Python Integrations
Cognita
https://github.com/truefoundry/cognita
RagFlow
https://github.com/infiniflow/ragflow
Langchain (from running server)
Infinity has an official integration into pip install langchain>=0.342. 
You can find more documentation on that here:
https://python.langchain.com/docs/integrations/text_embedding/infinity
Langchain integration with running infinity API server
This code snippet assumes you have a server running at http://localhost:7997/v1
from langchain.embeddings.infinity import InfinityEmbeddings
from langchain.docstore.document import Document
documents = [Document(page_content="Hello world!", metadata={"source": "unknown"})]

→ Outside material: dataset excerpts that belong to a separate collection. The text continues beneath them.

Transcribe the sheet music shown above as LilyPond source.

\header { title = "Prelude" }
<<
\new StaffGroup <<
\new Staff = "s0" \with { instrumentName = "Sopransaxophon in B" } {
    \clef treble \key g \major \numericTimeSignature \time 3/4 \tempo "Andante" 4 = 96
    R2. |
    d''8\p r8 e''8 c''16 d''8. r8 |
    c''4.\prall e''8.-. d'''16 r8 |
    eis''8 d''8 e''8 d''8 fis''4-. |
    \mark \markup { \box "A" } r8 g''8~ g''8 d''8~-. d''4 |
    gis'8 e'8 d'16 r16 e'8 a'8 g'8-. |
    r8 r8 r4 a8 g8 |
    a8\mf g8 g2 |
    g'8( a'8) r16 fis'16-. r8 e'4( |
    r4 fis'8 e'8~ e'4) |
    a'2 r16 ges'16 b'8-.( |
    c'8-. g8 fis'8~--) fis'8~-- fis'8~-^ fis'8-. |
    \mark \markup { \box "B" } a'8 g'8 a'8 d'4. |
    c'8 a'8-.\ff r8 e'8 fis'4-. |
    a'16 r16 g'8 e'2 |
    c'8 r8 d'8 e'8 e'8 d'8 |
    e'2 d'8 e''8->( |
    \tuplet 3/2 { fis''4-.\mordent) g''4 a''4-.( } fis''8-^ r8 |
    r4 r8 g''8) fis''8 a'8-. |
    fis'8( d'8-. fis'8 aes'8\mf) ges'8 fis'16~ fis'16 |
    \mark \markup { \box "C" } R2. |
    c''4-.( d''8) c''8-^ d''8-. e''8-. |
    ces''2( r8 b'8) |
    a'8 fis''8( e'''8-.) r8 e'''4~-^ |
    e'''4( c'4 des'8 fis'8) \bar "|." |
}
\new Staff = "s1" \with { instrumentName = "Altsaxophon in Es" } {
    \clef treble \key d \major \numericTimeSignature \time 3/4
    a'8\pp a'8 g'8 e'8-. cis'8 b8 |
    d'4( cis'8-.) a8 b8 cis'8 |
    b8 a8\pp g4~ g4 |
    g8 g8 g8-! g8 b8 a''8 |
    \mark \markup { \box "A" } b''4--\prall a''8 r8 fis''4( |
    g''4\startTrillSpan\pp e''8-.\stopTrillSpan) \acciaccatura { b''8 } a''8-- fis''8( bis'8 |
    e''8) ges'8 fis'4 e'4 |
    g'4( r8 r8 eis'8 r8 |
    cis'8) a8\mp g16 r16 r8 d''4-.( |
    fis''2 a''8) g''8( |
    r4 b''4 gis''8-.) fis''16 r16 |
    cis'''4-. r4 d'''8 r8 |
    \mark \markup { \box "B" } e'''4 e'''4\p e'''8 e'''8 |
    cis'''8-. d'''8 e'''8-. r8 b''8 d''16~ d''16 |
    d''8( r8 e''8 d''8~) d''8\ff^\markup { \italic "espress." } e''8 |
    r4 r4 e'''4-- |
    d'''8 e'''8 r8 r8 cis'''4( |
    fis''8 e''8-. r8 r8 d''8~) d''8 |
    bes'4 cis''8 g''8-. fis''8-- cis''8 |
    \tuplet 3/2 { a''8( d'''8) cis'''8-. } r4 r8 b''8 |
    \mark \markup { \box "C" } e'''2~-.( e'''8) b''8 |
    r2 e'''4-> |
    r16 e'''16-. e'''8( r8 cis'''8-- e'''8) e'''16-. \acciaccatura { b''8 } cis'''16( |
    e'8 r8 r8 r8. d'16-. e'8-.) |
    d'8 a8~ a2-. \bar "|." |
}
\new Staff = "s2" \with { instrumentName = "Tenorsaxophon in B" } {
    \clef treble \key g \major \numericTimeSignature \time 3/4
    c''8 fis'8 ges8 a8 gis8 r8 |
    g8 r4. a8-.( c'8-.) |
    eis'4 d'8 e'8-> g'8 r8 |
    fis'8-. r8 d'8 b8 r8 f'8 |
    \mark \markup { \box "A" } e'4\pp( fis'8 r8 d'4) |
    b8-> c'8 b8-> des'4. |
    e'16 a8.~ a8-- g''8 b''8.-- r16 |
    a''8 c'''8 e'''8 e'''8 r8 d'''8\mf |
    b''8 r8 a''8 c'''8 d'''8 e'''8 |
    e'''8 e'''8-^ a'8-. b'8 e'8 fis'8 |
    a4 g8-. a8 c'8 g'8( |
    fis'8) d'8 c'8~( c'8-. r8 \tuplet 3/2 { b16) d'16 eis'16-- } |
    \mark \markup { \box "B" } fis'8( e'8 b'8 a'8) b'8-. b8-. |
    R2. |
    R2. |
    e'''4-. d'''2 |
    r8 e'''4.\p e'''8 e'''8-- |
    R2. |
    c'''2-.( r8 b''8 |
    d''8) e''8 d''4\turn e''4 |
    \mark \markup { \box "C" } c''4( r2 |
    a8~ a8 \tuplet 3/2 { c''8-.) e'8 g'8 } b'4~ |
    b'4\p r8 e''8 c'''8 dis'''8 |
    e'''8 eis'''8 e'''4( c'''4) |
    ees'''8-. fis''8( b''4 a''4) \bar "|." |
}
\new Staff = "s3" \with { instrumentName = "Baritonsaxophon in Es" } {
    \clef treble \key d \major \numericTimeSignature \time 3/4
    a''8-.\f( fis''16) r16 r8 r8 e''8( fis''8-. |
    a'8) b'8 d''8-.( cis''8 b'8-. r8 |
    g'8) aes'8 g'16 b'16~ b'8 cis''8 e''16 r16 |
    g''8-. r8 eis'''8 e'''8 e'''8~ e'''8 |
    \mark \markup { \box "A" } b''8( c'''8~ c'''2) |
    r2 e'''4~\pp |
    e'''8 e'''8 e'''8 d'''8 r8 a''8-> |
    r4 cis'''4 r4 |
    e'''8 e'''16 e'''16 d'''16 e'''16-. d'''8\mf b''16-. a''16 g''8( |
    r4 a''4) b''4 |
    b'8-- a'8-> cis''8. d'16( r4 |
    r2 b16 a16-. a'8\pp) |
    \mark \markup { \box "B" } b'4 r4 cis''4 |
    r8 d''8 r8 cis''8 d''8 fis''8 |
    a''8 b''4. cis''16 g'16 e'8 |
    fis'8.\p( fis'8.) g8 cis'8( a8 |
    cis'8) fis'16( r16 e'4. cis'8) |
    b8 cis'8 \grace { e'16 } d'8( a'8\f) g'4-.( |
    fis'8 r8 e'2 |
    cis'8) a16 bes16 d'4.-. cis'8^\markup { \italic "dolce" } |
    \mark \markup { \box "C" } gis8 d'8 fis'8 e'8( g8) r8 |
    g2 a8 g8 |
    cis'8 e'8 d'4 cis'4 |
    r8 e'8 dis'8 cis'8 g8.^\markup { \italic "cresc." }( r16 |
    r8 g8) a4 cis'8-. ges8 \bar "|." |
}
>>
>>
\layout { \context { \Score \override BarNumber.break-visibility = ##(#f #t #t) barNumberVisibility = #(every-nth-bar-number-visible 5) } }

emb_model = InfinityEmbeddings(model="BAAI/bge-small", infinity_api_url="http://localhost:7997/v1")
print(emb_model.embed_documents([doc.page_content for doc in documents]))
Langchain integration without running infinity API server and Python Inference.
from langchain.embeddings.infinity import InfinityEmbeddings
from langchain.docstore.document import Document
embeddings = InfinityEmbeddingsLocal(
    model="sentence-transformers/all-MiniLM-L6-v2",
    # revision
    revision=None,
    # best to keep at 32
    batch_size=32,
    # for AMD/Nvidia GPUs via torch
    device="cuda",
    # warm up model before execution
)
documents = [Document(page_content="Hello world!", metadata={"source": "unknown"})]
# important: use engine inside of `async with` statement to start/stop the batching engine.
async with embeddings:
    # avoid closing and starting the engine often.
    # rather keep it running.
    # you may call `await embeddings.__aenter__()` and `__aexit__()
    # if you are sure when to manually start/stop execution` in a more granular way
    documents_embedded = await embeddings.aembed_documents(documents)
    query_result = await embeddings.aembed_query(query)
    print("embeddings created successful")
print(documents_embedded, query_result)
LLama-Index
Details regarding LLama-Index integration will be announced soon - Contributions welcome.